TEXT SECTION:

That said, there seem to be people who have managed it. Scientist Marie Curie raised two children while conducting phenomenal physics and chemistry. Dutch writer Hella Haasse penned masterpieces of literature in the evening hours, after her daughters' bedtime brought her ordinary housewife's day to a close. Perhaps I'm not trying hard enough.

Then again, Curie was a lousy mother; she herself said, "It can be easily understood that there was no place in our life for worldly relations." She was so consumed by her work that she often didn't see her children for months at a time. Uh, no thanks.

Haasse appears to have done better; her autobiographical writings reveal a how-did-I-get-so-lucky wonder familiar to every mother in recounting ordinary events. But then, these are her words, describing selected nanomoments in the span of a lifetime. I've penned many similar words of motherly wonder. Was she, like me, an irritable crab when her children called "Mommy" as she was daydreaming a storyline? Did she, like me, bang around slamming doors, muttering foul epithets while she cleaned the toilet? Did she, like me, feel that motherhood turned her from a literate, creative, interesting individual into a terrible nag, constantly hounding her children to pick up their clothes, brush their teeth, hurry up and eat before they were late to school?

Or perhaps Haasse mastered a skill I've only sporadically had a grip on: seeing herself as a writer who also has a family instead of a housekeeper and nanny who happens to write when she gets the chance. In those rare moments when I've managed to see myself as the bright and creative writer, mathematician, and scholar-of-nearly-everything that I want to be, I'm paradoxically a better wife and mother, and I get more household drivel done.

Which, of course, solves neither the forty-eight-hour-day dilemma nor the disjointed-chunky-faucet conundrum, but it's a step in the right direction.

1 comments:

aliasmother said...

I could have written this. In fact, I was kind of writing this while sifting through my e-mail and scribbling out my to-do list for the day, trying to scratch together 15-30 minutes in which to write a blog post.

I've struggled with the same issue. Is it possible for me to write anything worthwhile in the small amount of time available to me? Even more critical, can I do it in the limited amount of mental space available after work demands, dinner menus, arts and crafts sessions, and bill paying?

I've almost come to the conclusion that, no. It isn't possible. Which means that I'm out of luck for at least 20 years until my family is self-sufficient. That thought is so depressing.

It makes me feel like I wasted my freewheelin' youth. But, of course, when I was a freewheelin' youth, I didn't have anything to say.

GIVEN INFORMATION:
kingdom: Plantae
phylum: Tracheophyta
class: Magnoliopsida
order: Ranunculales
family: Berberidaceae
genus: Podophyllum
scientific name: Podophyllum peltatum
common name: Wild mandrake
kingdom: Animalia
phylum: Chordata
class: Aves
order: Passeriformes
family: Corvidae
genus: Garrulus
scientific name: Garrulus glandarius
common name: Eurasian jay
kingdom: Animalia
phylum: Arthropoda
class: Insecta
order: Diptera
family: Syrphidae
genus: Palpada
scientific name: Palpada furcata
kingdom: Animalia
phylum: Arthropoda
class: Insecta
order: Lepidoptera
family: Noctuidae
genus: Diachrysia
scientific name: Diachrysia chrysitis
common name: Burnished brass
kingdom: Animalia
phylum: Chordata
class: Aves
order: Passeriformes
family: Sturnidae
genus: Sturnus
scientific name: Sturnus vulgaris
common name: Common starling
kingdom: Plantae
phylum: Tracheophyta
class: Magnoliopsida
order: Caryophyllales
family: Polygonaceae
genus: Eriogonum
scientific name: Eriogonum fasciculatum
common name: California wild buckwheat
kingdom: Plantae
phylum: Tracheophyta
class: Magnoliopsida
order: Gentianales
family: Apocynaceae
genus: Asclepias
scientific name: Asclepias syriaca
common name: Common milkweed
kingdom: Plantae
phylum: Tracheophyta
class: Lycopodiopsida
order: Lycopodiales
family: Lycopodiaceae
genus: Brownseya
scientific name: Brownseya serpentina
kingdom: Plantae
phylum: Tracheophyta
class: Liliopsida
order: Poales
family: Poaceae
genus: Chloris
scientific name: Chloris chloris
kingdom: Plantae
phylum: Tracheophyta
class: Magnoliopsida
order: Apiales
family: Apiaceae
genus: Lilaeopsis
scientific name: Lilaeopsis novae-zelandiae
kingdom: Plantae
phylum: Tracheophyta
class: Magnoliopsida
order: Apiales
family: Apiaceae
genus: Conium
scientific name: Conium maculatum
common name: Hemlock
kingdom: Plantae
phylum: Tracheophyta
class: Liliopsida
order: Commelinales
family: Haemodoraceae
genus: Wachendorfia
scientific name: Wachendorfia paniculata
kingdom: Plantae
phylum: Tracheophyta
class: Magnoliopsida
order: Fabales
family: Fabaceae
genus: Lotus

TASKS TO CARRY OUT:
1. From the blog post on motherhood and writing, extract the passage starting with "Which, of course, solves" and going on through "and bill paying?".
2. In the blog post on motherhood and writing, what demands does the commenter list as taking up her limited mental space?
3. Answer these questions about the blog post on motherhood and writing, one per line:
(a) For how long did Curie often go without seeing her children?
(b) At what time of day did Haasse write?
(c) For how long does the commenter expect to be out of luck?
Rely only on the blog post about motherhood and writing when responding.

LIST OF SOLUTIONS:
1.
Which, of course, solves neither the forty-eight-hour-day dilemma nor the disjointed-chunky-faucet conundrum, but it's a step in the right direction.

1 comments:

aliasmother said...

I could have written this. In fact, I was kind of writing this while sifting through my e-mail and scribbling out my to-do list for the day, trying to scratch together 15-30 minutes in which to write a blog post.

I've struggled with the same issue. Is it possible for me to write anything worthwhile in the small amount of time available to me? Even more critical, can I do it in the limited amount of mental space available after work demands, dinner menus, arts and crafts sessions, and bill paying?

2.
- Work demands
- Dinner menus
- Arts and crafts sessions
- Bill paying

3.
(a) For months at a time.
(b) In the evening hours, after her daughters' bedtime.
(c) For at least 20 years, until her family is self-sufficient.